横浜発着のクルーズ旅に初乗船!日本生まれの豪華客船「ダイヤモンド・プリンセス」で過ごした6日間の体験を報告する。
船内では、舞台や落語の上演などもある。

朝から夜までイベント尽くし

 豪華客船のクルーズを体験して、あえて例えるなら“移動する高級リゾートホテル”である。南国の5つ星と評価されている高級リゾートホテルに何度か宿泊したことはあるが、ビーチがないことを除けば、ダイヤモンド・プリンセスには同等かそれ以上の設備がそろっている。
 それだけでも利用価値は高いのだが、高級リゾートホテルと大きく異なると感じたのは開催されるイベントの数。圧倒的にクルーズのほうが多いのだ。不特定多数(少数)の乗客が参加するイベントは、イベントそのものを楽しむだけでなく、乗客同士のコミュニケーションも生まれる。クルーズならではの醍醐味といってもいいだろう。

 船内イベントは、毎晩、客室に配られる船内新聞でチェック。新聞を広げると翌日に開催されるイベントの予定表が掲載されている。
 朝7時のラジオ体操から始まり、ダンス教室、カルチャースクール、クイズ大会、カラオケ大会、プロダクションショーと、深夜までイベントが盛りだくさん。数えてみると50以上のイベントが開催されていた。どの時間帯でもどこかでイベントをやっているのだ。
 船上という限られた空間で、乗客をいかに楽しませるか。そんな船側のホスピタリティの意識の高さを実感した。朝食を摂りながら船内新聞を広げ、談笑する夫婦や団体をよく見かけた。今日は何をしようか。そんな会話が聞こえてきそうだった。
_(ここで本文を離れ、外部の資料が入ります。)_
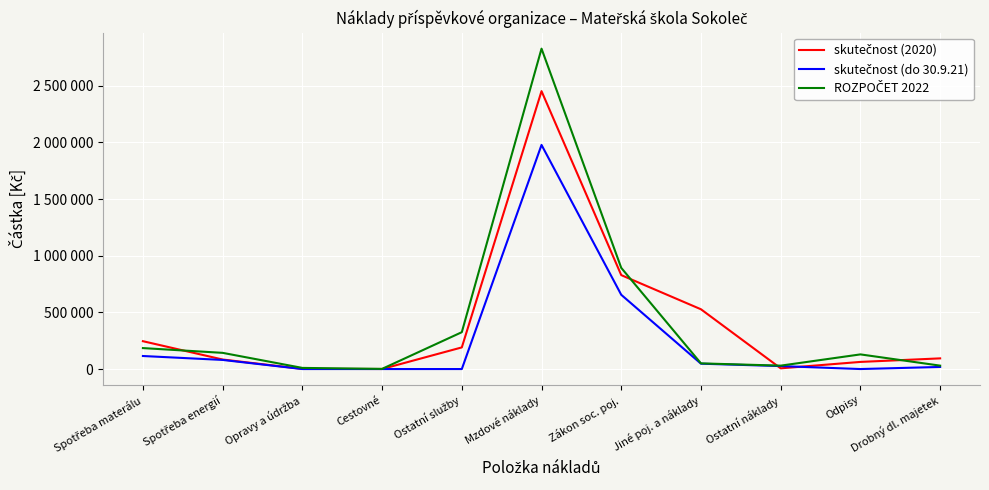

Does the chart display data point markers on the line(s)?

No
グラスタワーが華やかな、キャプテン主催のウェルカム・パーティー。

 イベントで心に残ったのは、アトリウムで行われたウェルカム・パーティーだ。この日はドレスコードがフォーマルであり、誰もがドレスアップしていた。振る舞われるドリンクやチョコレートポップ、キャプテンの挨拶。立食スタイルのパーティーが続くなか、目を奪われるのは参加者たちの明るい表情。なかでも女性たちが高揚しているように感じた。
 シャンパンを片手に手を繋ぐ老夫婦。高齢のご婦人を囲んで親子三世代の婦女子で記念撮影する家族。ガラスや壁に映る自分を見て、何度も身だしなみを整える老齢のご婦人。誰もが乙女のようであり、青年であり、そして美しかった。

 正直なところ、航海中にフォーマルのドレスコードがあることを知ったときは、やや面倒だと思った。スーツやシャツ、靴を用意するだけで荷物にもなるし、堅苦しい場面も苦手だった。そんなネガティブな心境も参加してみると一変した。
 これは女性がとびっきりのおしゃれを楽しむイベント。男はそのサポート役なのだ。パーティーが終わるころには、老齢の母親や自分のパートナーの顔が浮かび、今度はぜひ連れてきてあげたいと、少し感傷的な気分になった。

 さまざま感動と興奮を体感したクルーズ初体験。本来、旅とはよその土地に行くことで、乗り物はその移動手段である。クルーズはその認識を覆すものだった。旅の目的は船に乗ること。移動先の寄港地は船のイベントのひとつ。そんな新しい旅の形を知ることができた。
 乗客は時間に余裕のあるシニア層が多かったが、時間に追われる働き盛りの世代も、もっと知ってほしいし、利用してほしいと感じた。クルーズ料金はそれほど高くない、あとは日程だ。家族や恋人、そして自分のために無理をしてでも時間を空ける。それだけの価値がある旅だと思う。